**What you are asked to do**
Find the lines in these entries that include the word "portfolio" and state how many there are, with no other words.

**Material for the task**
************

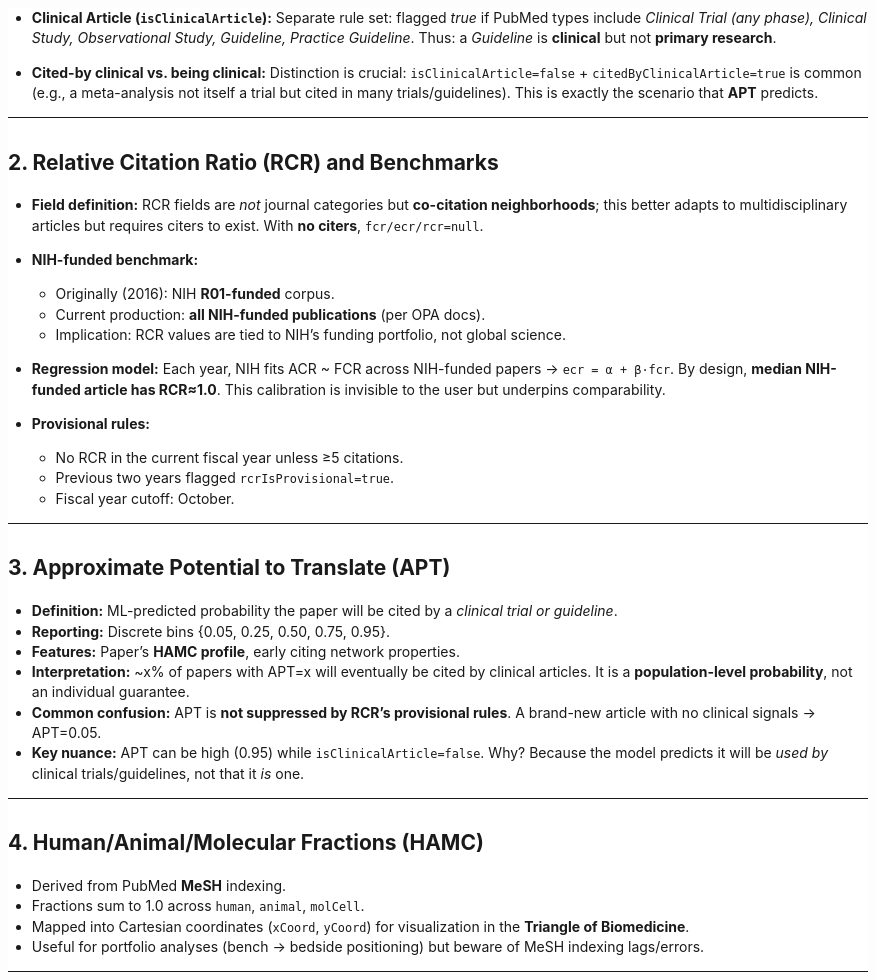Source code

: * **Clinical Article (`isClinicalArticle`):**
  Separate rule set: flagged *true* if PubMed types include *Clinical Trial (any phase), Clinical Study, Observational Study, Guideline, Practice Guideline*.
  Thus: a *Guideline* is **clinical** but not **primary research**.

* **Cited-by clinical vs. being clinical:**
  Distinction is crucial: `isClinicalArticle=false` + `citedByClinicalArticle=true` is common (e.g., a meta-analysis not itself a trial but cited in many trials/guidelines). This is exactly the scenario that **APT** predicts.

---

## 2. Relative Citation Ratio (RCR) and Benchmarks

* **Field definition:** RCR fields are *not* journal categories but **co-citation neighborhoods**; this better adapts to multidisciplinary articles but requires citers to exist. With **no citers**, `fcr/ecr/rcr=null`.
* **NIH-funded benchmark:**

  * Originally (2016): NIH **R01-funded** corpus.
  * Current production: **all NIH-funded publications** (per OPA docs).
  * Implication: RCR values are tied to NIH’s funding portfolio, not global science.
* **Regression model:** Each year, NIH fits ACR \~ FCR across NIH-funded papers → `ecr = α + β·fcr`. By design, **median NIH-funded article has RCR≈1.0**. This calibration is invisible to the user but underpins comparability.
* **Provisional rules:**

  * No RCR in the current fiscal year unless ≥5 citations.
  * Previous two years flagged `rcrIsProvisional=true`.
  * Fiscal year cutoff: October.

---

## 3. Approximate Potential to Translate (APT)

* **Definition:** ML-predicted probability the paper will be cited by a *clinical trial or guideline*.
* **Reporting:** Discrete bins {0.05, 0.25, 0.50, 0.75, 0.95}.
* **Features:** Paper’s **HAMC profile**, early citing network properties.
* **Interpretation:** \~x% of papers with APT=x will eventually be cited by clinical articles. It is a **population-level probability**, not an individual guarantee.
* **Common confusion:** APT is **not suppressed by RCR’s provisional rules**. A brand-new article with no clinical signals → APT=0.05.
* **Key nuance:** APT can be high (0.95) while `isClinicalArticle=false`. Why? Because the model predicts it will be *used by* clinical trials/guidelines, not that it *is* one.

---

## 4. Human/Animal/Molecular Fractions (HAMC)

* Derived from PubMed **MeSH** indexing.
* Fractions sum to 1.0 across `human`, `animal`, `molCell`.
* Mapped into Cartesian coordinates (`xCoord`, `yCoord`) for visualization in the **Triangle of Biomedicine**.
* Useful for portfolio analyses (bench → bedside positioning) but beware of MeSH indexing lags/errors.

---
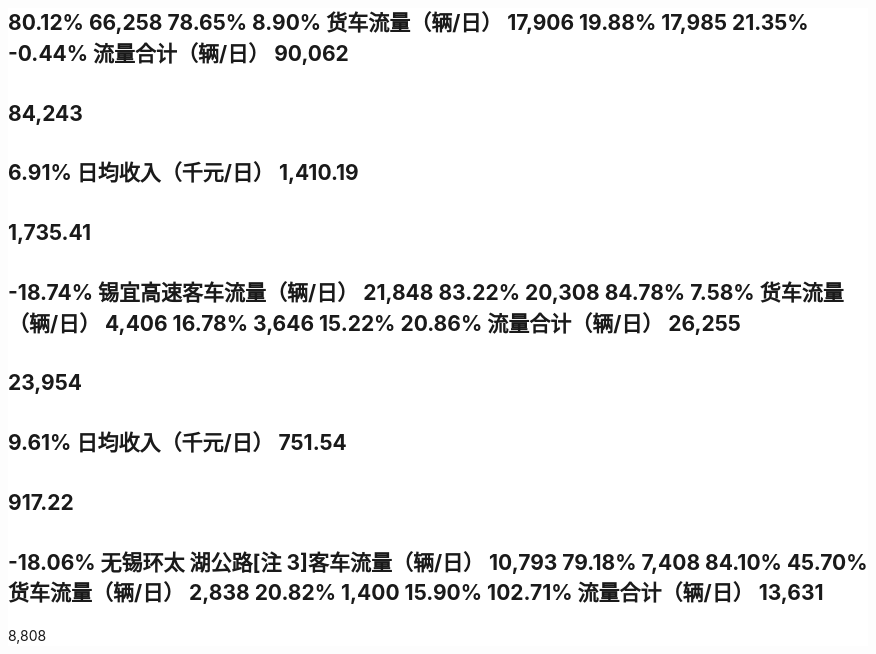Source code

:80.12%
66,258
78.65%
8.90%
货车流量（辆/日）
17,906
19.88%
17,985
21.35%
-0.44%
流量合计（辆/日）
90,062
-
84,243
-
6.91%
日均收入（千元/日）
1,410.19
-
1,735.41
-
-18.74%
锡宜高速客车流量（辆/日）
21,848
83.22%
20,308
84.78%
7.58%
货车流量（辆/日）
4,406
16.78%
3,646
15.22%
20.86%
流量合计（辆/日）
26,255
-
23,954
-
9.61%
日均收入（千元/日）
751.54
-
917.22
-
-18.06%
无锡环太
湖公路[注
3]客车流量（辆/日）
10,793
79.18%
7,408
84.10%
45.70%
货车流量（辆/日）
2,838
20.82%
1,400
15.90%
102.71%
流量合计（辆/日）
13,631
-
8,808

************

**Written solution**
2